Let $\Phi$ be the corresponding root system of a finite dimensional semisimple Lie algebra. Let $\alpha_i,\alpha_j\in \Phi$ be simple roots. I want to find all Lie algebras which satisfy
$$\langle \alpha_i^\vee,\alpha_j\rangle\langle \alpha_i,\alpha_j^\vee\rangle\alpha_i-3\alpha_i=\delta_{ij}\alpha_j$$
So if $i=j$, then
$$\langle \alpha_i^\vee,\alpha_i\rangle\langle \alpha_i,\alpha_i^\vee\rangle\alpha_i-3\alpha_i=\alpha_i\Rightarrow \langle \alpha_i^\vee,\alpha_i\rangle^2=4$$
Which doesn't tell us much, as this is satisfied for any Lie algebra. However if $i\neq j$, then
$$\langle \alpha_i^\vee,\alpha_j\rangle\langle \alpha_i,\alpha_j^\vee\rangle\alpha_i-3\alpha_i=0\Rightarrow \langle \alpha_i^\vee,\alpha_j\rangle\langle \alpha_i,\alpha_j^\vee\rangle=3$$
Which is (as far as I can tell) $G_2$.
Now what bothers me, is that I'm suppoed to find all Lie algebras which satisfy this. So to me it seems that there should something else than $G_2$. Are there any other?
Best Answer
Even with the comment this is still not entirely clear. The only way I can make sense of the question is as follows:
Let $\Phi$ be a root system and $\lbrace \alpha_1, ..., \alpha_n \rbrace=\Delta \subset \Phi$ (note $n = rank(\Phi)$) a chosen set of simple roots. Let $$\langle \alpha_i^\vee,\alpha_j\rangle\langle \alpha_i,\alpha_j^\vee\rangle\alpha_i-3\alpha_i=\delta_{ij}\alpha_j$$ for all $\alpha_i, \alpha_j \in \Delta$. Then what can we say about $\Phi$?

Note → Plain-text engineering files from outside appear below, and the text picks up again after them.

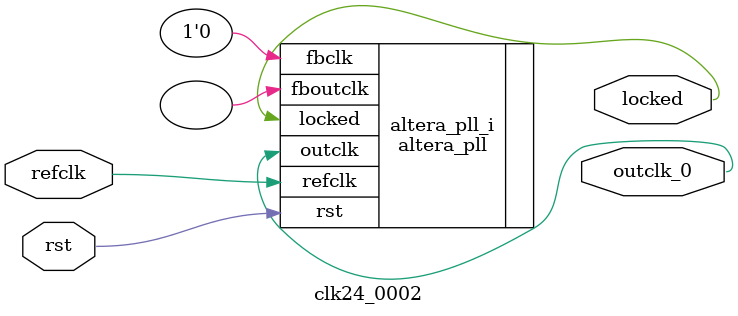
<source format=v>
`timescale 1ns/10ps
module  clk24_0002(

	// interface 'refclk'
	input wire refclk,

	// interface 'reset'
	input wire rst,

	// interface 'outclk0'
	output wire outclk_0,

	// interface 'locked'
	output wire locked
);

	altera_pll #(
		.fractional_vco_multiplier("false"),
		.reference_clock_frequency("50.0 MHz"),
		.operation_mode("direct"),
		.number_of_clocks(1),
		.output_clock_frequency0("24.000000 MHz"),
		.phase_shift0("0 ps"),
		.duty_cycle0(50),
		.output_clock_frequency1("0 MHz"),
		.phase_shift1("0 ps"),
		.duty_cycle1(50),
		.output_clock_frequency2("0 MHz"),
		.phase_shift2("0 ps"),
		.duty_cycle2(50),
		.output_clock_frequency3("0 MHz"),
		.phase_shift3("0 ps"),
		.duty_cycle3(50),
		.output_clock_frequency4("0 MHz"),
		.phase_shift4("0 ps"),
		.duty_cycle4(50),
		.output_clock_frequency5("0 MHz"),
		.phase_shift5("0 ps"),
		.duty_cycle5(50),
		.output_clock_frequency6("0 MHz"),
		.phase_shift6("0 ps"),
		.duty_cycle6(50),
		.output_clock_frequency7("0 MHz"),
		.phase_shift7("0 ps"),
		.duty_cycle7(50),
		.output_clock_frequency8("0 MHz"),
		.phase_shift8("0 ps"),
		.duty_cycle8(50),
		.output_clock_frequency9("0 MHz"),
		.phase_shift9("0 ps"),
		.duty_cycle9(50),
		.output_clock_frequency10("0 MHz"),
		.phase_shift10("0 ps"),
		.duty_cycle10(50),
		.output_clock_frequency11("0 MHz"),
		.phase_shift11("0 ps"),
		.duty_cycle11(50),
		.output_clock_frequency12("0 MHz"),
		.phase_shift12("0 ps"),
		.duty_cycle12(50),
		.output_clock_frequency13("0 MHz"),
		.phase_shift13("0 ps"),
		.duty_cycle13(50),
		.output_clock_frequency14("0 MHz"),
		.phase_shift14("0 ps"),
		.duty_cycle14(50),
		.output_clock_frequency15("0 MHz"),
		.phase_shift15("0 ps"),
		.duty_cycle15(50),
		.output_clock_frequency16("0 MHz"),
		.phase_shift16("0 ps"),
		.duty_cycle16(50),
		.output_clock_frequency17("0 MHz"),
		.phase_shift17("0 ps"),
		.duty_cycle17(50),
		.pll_type("General"),
		.pll_subtype("General")
	) altera_pll_i (
		.rst	(rst),
		.outclk	({outclk_0}),
		.locked	(locked),
		.fboutclk	( ),
		.fbclk	(1'b0),
		.refclk	(refclk)
	);
endmodule


</source>
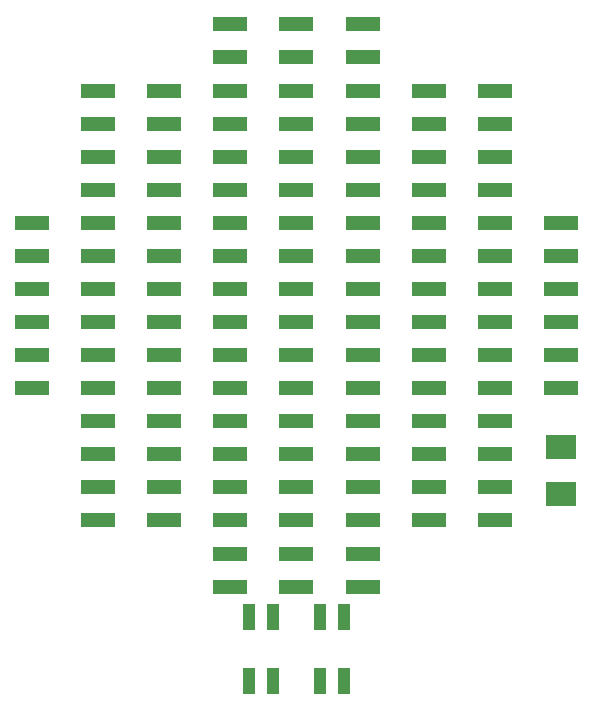
<source format=gbr>
G04 #@! TF.FileFunction,Paste,Top*
%FSLAX46Y46*%
G04 Gerber Fmt 4.6, Leading zero omitted, Abs format (unit mm)*
G04 Created by KiCad (PCBNEW 4.0.7-e2-6376~58~ubuntu16.04.1) date Sat Jul 28 15:13:10 2018*
%MOMM*%
%LPD*%
G01*
G04 APERTURE LIST*
%ADD10C,0.100000*%
%ADD11R,1.000000X2.200000*%
%ADD12R,3.000000X1.300000*%
%ADD13R,2.500000X2.000000*%
G04 APERTURE END LIST*
D10*
D11*
X102000000Y-126400000D03*
X104000000Y-126400000D03*
X96000000Y-126400000D03*
X98000000Y-126400000D03*
X102000000Y-131800000D03*
X104000000Y-131800000D03*
X98000000Y-131800000D03*
X96000000Y-131800000D03*
D12*
X94400000Y-76200000D03*
X94400000Y-79000000D03*
X100000000Y-76200000D03*
X100000000Y-79000000D03*
X105600000Y-76200000D03*
X105600000Y-79000000D03*
X83200000Y-81800000D03*
X83200000Y-84600000D03*
X88800000Y-81800000D03*
X88800000Y-84600000D03*
X94400000Y-81800000D03*
X94400000Y-84600000D03*
X100000000Y-81800000D03*
X100000000Y-84600000D03*
X105600000Y-81800000D03*
X105600000Y-84600000D03*
X111200000Y-81800000D03*
X111200000Y-84600000D03*
X116800000Y-81800000D03*
X116800000Y-84600000D03*
X83200000Y-87400000D03*
X83200000Y-90200000D03*
X88800000Y-87400000D03*
X88800000Y-90200000D03*
X94400000Y-87400000D03*
X94400000Y-90200000D03*
X100000000Y-87400000D03*
X100000000Y-90200000D03*
X105600000Y-87400000D03*
X105600000Y-90200000D03*
X111200000Y-87400000D03*
X111200000Y-90200000D03*
X116800000Y-87400000D03*
X116800000Y-90200000D03*
X77600000Y-93000000D03*
X77600000Y-95800000D03*
X83200000Y-93000000D03*
X83200000Y-95800000D03*
X88800000Y-93000000D03*
X88800000Y-95800000D03*
X94400000Y-93000000D03*
X94400000Y-95800000D03*
X100000000Y-93000000D03*
X100000000Y-95800000D03*
X105600000Y-93000000D03*
X105600000Y-95800000D03*
X111200000Y-93000000D03*
X111200000Y-95800000D03*
X116800000Y-93000000D03*
X116800000Y-95800000D03*
X122400000Y-93000000D03*
X122400000Y-95800000D03*
X77600000Y-98600000D03*
X77600000Y-101400000D03*
X83200000Y-98600000D03*
X83200000Y-101400000D03*
X88800000Y-98600000D03*
X88800000Y-101400000D03*
X94400000Y-98600000D03*
X94400000Y-101400000D03*
X100000000Y-98600000D03*
X100000000Y-101400000D03*
X105600000Y-98600000D03*
X105600000Y-101400000D03*
X111200000Y-98600000D03*
X111200000Y-101400000D03*
X116800000Y-98600000D03*
X116800000Y-101400000D03*
X122400000Y-98600000D03*
X122400000Y-101400000D03*
X77600000Y-104200000D03*
X77600000Y-107000000D03*
X83200000Y-104200000D03*
X83200000Y-107000000D03*
X88800000Y-104200000D03*
X88800000Y-107000000D03*
X94400000Y-104200000D03*
X94400000Y-107000000D03*
X100000000Y-104200000D03*
X100000000Y-107000000D03*
X105600000Y-104200000D03*
X105600000Y-107000000D03*
X111200000Y-104200000D03*
X111200000Y-107000000D03*
X116800000Y-104200000D03*
X116800000Y-107000000D03*
X122400000Y-104200000D03*
X122400000Y-107000000D03*
X83200000Y-109800000D03*
X83200000Y-112600000D03*
X88800000Y-109800000D03*
X88800000Y-112600000D03*
X94400000Y-109800000D03*
X94400000Y-112600000D03*
X100000000Y-109800000D03*
X100000000Y-112600000D03*
X105600000Y-109800000D03*
X105600000Y-112600000D03*
X111200000Y-109800000D03*
X111200000Y-112600000D03*
X116800000Y-109800000D03*
X116800000Y-112600000D03*
X83200000Y-115400000D03*
X83200000Y-118200000D03*
X88800000Y-115400000D03*
X88800000Y-118200000D03*
X94400000Y-115400000D03*
X94400000Y-118200000D03*
X100000000Y-115400000D03*
X100000000Y-118200000D03*
X105600000Y-115400000D03*
X105600000Y-118200000D03*
X111200000Y-115400000D03*
X111200000Y-118200000D03*
X116800000Y-115400000D03*
X116800000Y-118200000D03*
X94400000Y-121000000D03*
X94400000Y-123800000D03*
X100000000Y-121000000D03*
X100000000Y-123800000D03*
X105600000Y-121000000D03*
X105600000Y-123800000D03*
D13*
X122400000Y-116000000D03*
X122400000Y-112000000D03*
M02*

</source>
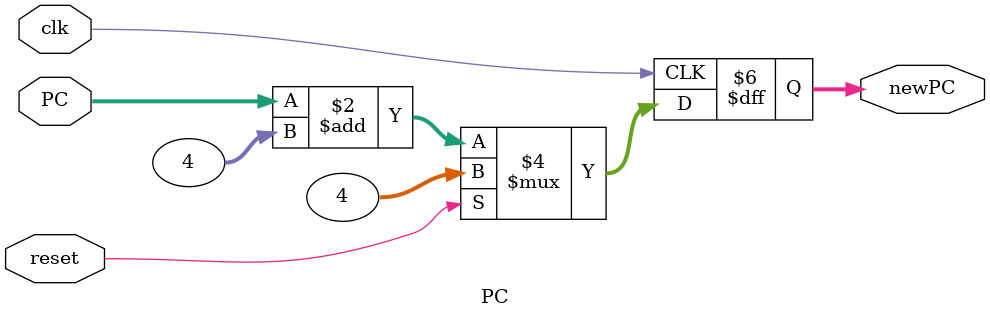
<source format=v>
`timescale 1ns / 1ps


module PC(
    input [31:0] PC,
    input reset,
    input clk,
    output  reg [31:0] newPC
    );
    always @ (posedge clk)
    begin
        if(reset)
            newPC <= 4;
        else
            newPC <= PC + 4;
    end
endmodule

</source>
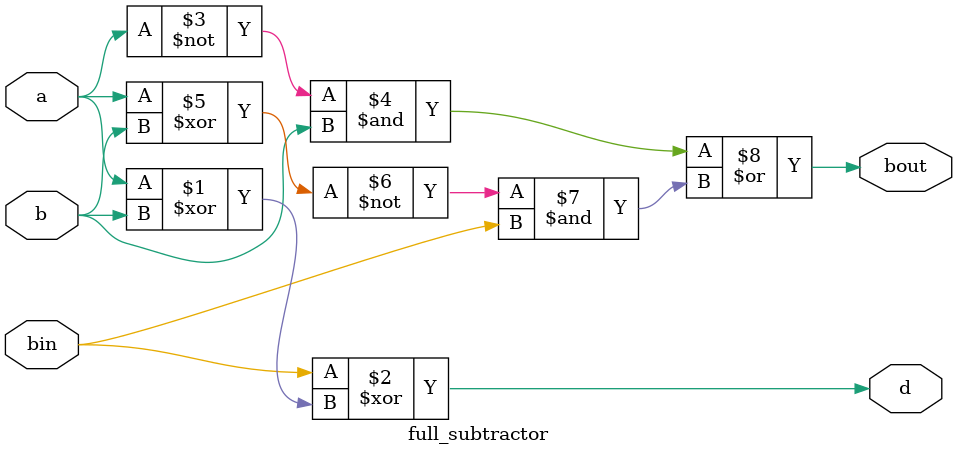
<source format=v>
module full_subtractor(a,b,bin,d,bout);
    input  a,b,bin;
    output  d,bout;
    // wire xor1, and1, and2, not1, not2;

    //not (not1, a);
    //xor (xor1, a, b);
    //and (and1, not1, b);
    //not (not2, xor1);
    //xor (d, bin, xor1);
    //and (and2, not2, and1);
    //or (bout, and2, and1);
	assign d = (bin ^ (a ^ b));
	assign bout = ((~a) & b) | ((~(a ^ b)) & bin);


endmodule

</source>
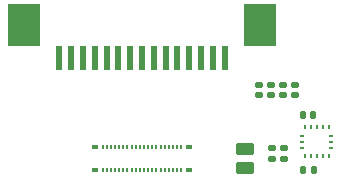
<source format=gtp>
G04*
G04 #@! TF.GenerationSoftware,Altium Limited,Altium Designer,21.8.1 (53)*
G04*
G04 Layer_Color=8421504*
%FSTAX43Y43*%
%MOMM*%
G71*
G04*
G04 #@! TF.SameCoordinates,77AD0121-2578-4578-B714-FB4ED1F38CAD*
G04*
G04*
G04 #@! TF.FilePolarity,Positive*
G04*
G01*
G75*
%ADD14R,0.610X2.000*%
%ADD15R,2.680X3.600*%
G04:AMPARAMS|DCode=16|XSize=0.16mm|YSize=0.38mm|CornerRadius=0.008mm|HoleSize=0mm|Usage=FLASHONLY|Rotation=180.000|XOffset=0mm|YOffset=0mm|HoleType=Round|Shape=RoundedRectangle|*
%AMROUNDEDRECTD16*
21,1,0.160,0.364,0,0,180.0*
21,1,0.144,0.380,0,0,180.0*
1,1,0.016,-0.072,0.182*
1,1,0.016,0.072,0.182*
1,1,0.016,0.072,-0.182*
1,1,0.016,-0.072,-0.182*
%
%ADD16ROUNDEDRECTD16*%
G04:AMPARAMS|DCode=17|XSize=0.455mm|YSize=0.33mm|CornerRadius=0.033mm|HoleSize=0mm|Usage=FLASHONLY|Rotation=0.000|XOffset=0mm|YOffset=0mm|HoleType=Round|Shape=RoundedRectangle|*
%AMROUNDEDRECTD17*
21,1,0.455,0.264,0,0,0.0*
21,1,0.389,0.330,0,0,0.0*
1,1,0.066,0.195,-0.132*
1,1,0.066,-0.195,-0.132*
1,1,0.066,-0.195,0.132*
1,1,0.066,0.195,0.132*
%
%ADD17ROUNDEDRECTD17*%
G04:AMPARAMS|DCode=18|XSize=1.45mm|YSize=0.95mm|CornerRadius=0.095mm|HoleSize=0mm|Usage=FLASHONLY|Rotation=180.000|XOffset=0mm|YOffset=0mm|HoleType=Round|Shape=RoundedRectangle|*
%AMROUNDEDRECTD18*
21,1,1.450,0.760,0,0,180.0*
21,1,1.260,0.950,0,0,180.0*
1,1,0.190,-0.630,0.380*
1,1,0.190,0.630,0.380*
1,1,0.190,0.630,-0.380*
1,1,0.190,-0.630,-0.380*
%
%ADD18ROUNDEDRECTD18*%
G04:AMPARAMS|DCode=19|XSize=0.6mm|YSize=0.5mm|CornerRadius=0.05mm|HoleSize=0mm|Usage=FLASHONLY|Rotation=270.000|XOffset=0mm|YOffset=0mm|HoleType=Round|Shape=RoundedRectangle|*
%AMROUNDEDRECTD19*
21,1,0.600,0.400,0,0,270.0*
21,1,0.500,0.500,0,0,270.0*
1,1,0.100,-0.200,-0.250*
1,1,0.100,-0.200,0.250*
1,1,0.100,0.200,0.250*
1,1,0.100,0.200,-0.250*
%
%ADD19ROUNDEDRECTD19*%
%ADD20R,0.250X0.350*%
%ADD21R,0.350X0.250*%
G04:AMPARAMS|DCode=22|XSize=0.6mm|YSize=0.5mm|CornerRadius=0.05mm|HoleSize=0mm|Usage=FLASHONLY|Rotation=180.000|XOffset=0mm|YOffset=0mm|HoleType=Round|Shape=RoundedRectangle|*
%AMROUNDEDRECTD22*
21,1,0.600,0.400,0,0,180.0*
21,1,0.500,0.500,0,0,180.0*
1,1,0.100,-0.250,0.200*
1,1,0.100,0.250,0.200*
1,1,0.100,0.250,-0.200*
1,1,0.100,-0.250,-0.200*
%
%ADD22ROUNDEDRECTD22*%
D14*
X00265Y00135D02*
D03*
X00255D02*
D03*
X00245D02*
D03*
X00235D02*
D03*
X00225D02*
D03*
X00215D02*
D03*
X00205D02*
D03*
X00195D02*
D03*
X00185D02*
D03*
X00175D02*
D03*
X00165D02*
D03*
X00155D02*
D03*
X00145D02*
D03*
X00135D02*
D03*
X00125D02*
D03*
D15*
X000951Y00163D02*
D03*
X002949D02*
D03*
D16*
X0016175Y000405D02*
D03*
X0016525Y000405D02*
D03*
X0016875D02*
D03*
X0017225Y000405D02*
D03*
X0017575Y000405D02*
D03*
X0016175Y000595D02*
D03*
X0016525Y000595D02*
D03*
X0016875D02*
D03*
X0017225Y000595D02*
D03*
X0017575Y000595D02*
D03*
X0018275Y000405D02*
D03*
X0018625Y000405D02*
D03*
X0018975Y000405D02*
D03*
X0019325Y000405D02*
D03*
X0019675Y000405D02*
D03*
X0022125D02*
D03*
X0022825D02*
D03*
X0017925D02*
D03*
X0022825Y000595D02*
D03*
X0018625Y000595D02*
D03*
X0018275Y000595D02*
D03*
X0017925Y000595D02*
D03*
X0018975D02*
D03*
X0019325D02*
D03*
X0020375D02*
D03*
X0021075D02*
D03*
X0020025D02*
D03*
X0021425D02*
D03*
X0021775Y000595D02*
D03*
X0022125Y000595D02*
D03*
X0022475D02*
D03*
X0019675D02*
D03*
X0020725Y000595D02*
D03*
X0022475Y000405D02*
D03*
X0021075D02*
D03*
X0020725Y000405D02*
D03*
X0020375Y000405D02*
D03*
X0020025Y000405D02*
D03*
X0021425Y000405D02*
D03*
X0021775Y000405D02*
D03*
D17*
X001552Y0004055D02*
D03*
Y0005945D02*
D03*
X002348Y0005945D02*
D03*
Y0004055D02*
D03*
D18*
X0028225Y00042D02*
D03*
Y00058D02*
D03*
D19*
X0034Y000865D02*
D03*
X00331D02*
D03*
X003315Y000405D02*
D03*
X003405D02*
D03*
D20*
X00333Y00052D02*
D03*
X00338D02*
D03*
X00343D02*
D03*
X00348D02*
D03*
X00353D02*
D03*
Y000765D02*
D03*
X00348D02*
D03*
X00343D02*
D03*
X00338D02*
D03*
X00333D02*
D03*
D21*
X0035525Y0005925D02*
D03*
Y0006425D02*
D03*
Y0006925D02*
D03*
X0033075D02*
D03*
Y0006425D02*
D03*
Y0005925D02*
D03*
D22*
X00315Y000585D02*
D03*
Y000495D02*
D03*
X002945Y001125D02*
D03*
Y001035D02*
D03*
X003045Y001125D02*
D03*
Y001035D02*
D03*
X003245Y001125D02*
D03*
Y001035D02*
D03*
X003145Y001125D02*
D03*
Y001035D02*
D03*
X0030525Y000495D02*
D03*
Y000585D02*
D03*
M02*

</source>
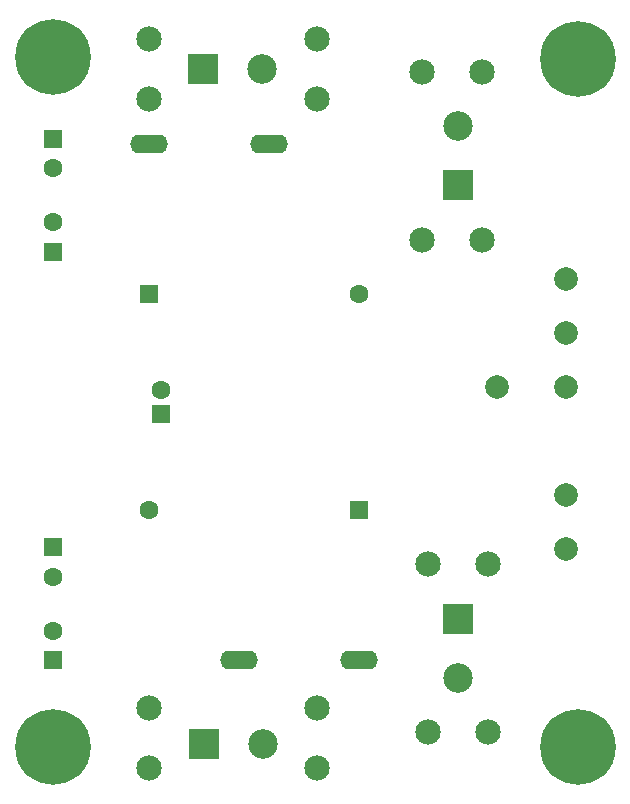
<source format=gbr>
G04 #@! TF.GenerationSoftware,KiCad,Pcbnew,(6.0.1-0)*
G04 #@! TF.CreationDate,2022-02-15T19:28:00+01:00*
G04 #@! TF.ProjectId,protection-relais,70726f74-6563-4746-996f-6e2d72656c61,rev?*
G04 #@! TF.SameCoordinates,Original*
G04 #@! TF.FileFunction,Soldermask,Bot*
G04 #@! TF.FilePolarity,Negative*
%FSLAX46Y46*%
G04 Gerber Fmt 4.6, Leading zero omitted, Abs format (unit mm)*
G04 Created by KiCad (PCBNEW (6.0.1-0)) date 2022-02-15 19:28:00*
%MOMM*%
%LPD*%
G01*
G04 APERTURE LIST*
%ADD10R,2.500000X2.500000*%
%ADD11C,2.500000*%
%ADD12C,2.145000*%
%ADD13R,1.600000X1.600000*%
%ADD14C,1.600000*%
%ADD15C,2.000000*%
%ADD16C,0.800000*%
%ADD17C,6.400000*%
%ADD18O,3.200000X1.600000*%
G04 APERTURE END LIST*
D10*
X121920000Y-71802000D03*
D11*
X121920000Y-66802000D03*
D12*
X118872000Y-76454000D03*
X123952000Y-76454000D03*
D13*
X87630000Y-67858000D03*
D14*
X87630000Y-70358000D03*
D15*
X131064000Y-88900000D03*
D12*
X119380000Y-118110000D03*
X124460000Y-118110000D03*
D15*
X131064000Y-84328000D03*
X125222000Y-88900000D03*
D10*
X100330000Y-61976000D03*
D11*
X105330000Y-61976000D03*
D15*
X131064000Y-79756000D03*
X131064000Y-102616000D03*
D10*
X121920000Y-108538000D03*
D11*
X121920000Y-113538000D03*
D12*
X109982000Y-121158000D03*
X109982000Y-116078000D03*
D16*
X87630000Y-63360000D03*
X85230000Y-60960000D03*
D17*
X87630000Y-60960000D03*
D16*
X85932944Y-62657056D03*
X87630000Y-58560000D03*
X89327056Y-62657056D03*
X89327056Y-59262944D03*
X85932944Y-59262944D03*
X90030000Y-60960000D03*
D12*
X118872000Y-62230000D03*
X123952000Y-62230000D03*
D10*
X100410000Y-119126000D03*
D11*
X105410000Y-119126000D03*
D12*
X119380000Y-103886000D03*
X124460000Y-103886000D03*
D16*
X130382944Y-59402944D03*
X132080000Y-63500000D03*
X134480000Y-61100000D03*
X129680000Y-61100000D03*
X130382944Y-62797056D03*
X133777056Y-62797056D03*
X132080000Y-58700000D03*
D17*
X132080000Y-61100000D03*
D16*
X133777056Y-59402944D03*
D13*
X87630000Y-77430000D03*
D14*
X87630000Y-74930000D03*
D13*
X96774000Y-91186000D03*
D14*
X96774000Y-89186000D03*
D12*
X95758000Y-64516000D03*
X95758000Y-59436000D03*
D15*
X131064000Y-98044000D03*
D12*
X109982000Y-64516000D03*
X109982000Y-59436000D03*
X95758000Y-121158000D03*
X95758000Y-116078000D03*
D13*
X87630000Y-102449621D03*
D14*
X87630000Y-104949621D03*
D13*
X95758000Y-81026000D03*
D14*
X113538000Y-81026000D03*
D18*
X105918000Y-68326000D03*
X95758000Y-68326000D03*
D13*
X87630000Y-112014001D03*
D14*
X87630000Y-109514001D03*
D13*
X113538000Y-99314000D03*
D14*
X95758000Y-99314000D03*
D18*
X103378000Y-112014000D03*
X113538000Y-112014000D03*
D16*
X134480000Y-119380000D03*
X129680000Y-119380000D03*
X130382944Y-117682944D03*
X130382944Y-121077056D03*
X133777056Y-117682944D03*
D17*
X132080000Y-119380000D03*
D16*
X133777056Y-121077056D03*
X132080000Y-116980000D03*
X132080000Y-121780000D03*
X85932944Y-121077056D03*
X89327056Y-121077056D03*
X89327056Y-117682944D03*
X87630000Y-116980000D03*
D17*
X87630000Y-119380000D03*
D16*
X87630000Y-121780000D03*
X90030000Y-119380000D03*
X85230000Y-119380000D03*
X85932944Y-117682944D03*
M02*

</source>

The answer is that $\Phi$ must be the root system of type $A_1$ (with $n=1$) or of type $G_2$ (with $n=2$), and no other. Namely, for $n=1$ there is only that root system (and with your reasoning it satisfies the criterion trivially); as soon as $n\ge 2$, with your reasoning we see that e.g. the angle between the roots $\alpha_1, \alpha_2$ is $5\pi/6$ or $\pi/6$; it must be the first option because otherwise they could not both be simple roots; so they span a root system of type $G_2$. Now every root system is a direct sum of irreducible ones; and by inspection, none of the other irreducible ones contains a subsystem of type $G_2$. This means that if the rank of $\Phi$ is $\ge 3$, it must be of the form $G_2 \oplus \Phi'$ with some other root system $\Phi'$ of rank $n-2$. However, then any of the roots $\alpha_3, ..., \alpha_n$ are in $\Phi'$, hence orthogonal to both $\alpha_1, \alpha_2$, in particular the above criterion is not satisfied e.g. for $i=1, j=3$ where $\langle \alpha_i^\vee,\alpha_j\rangle\langle \alpha_i,\alpha_j^\vee\rangle =0$, contradiction.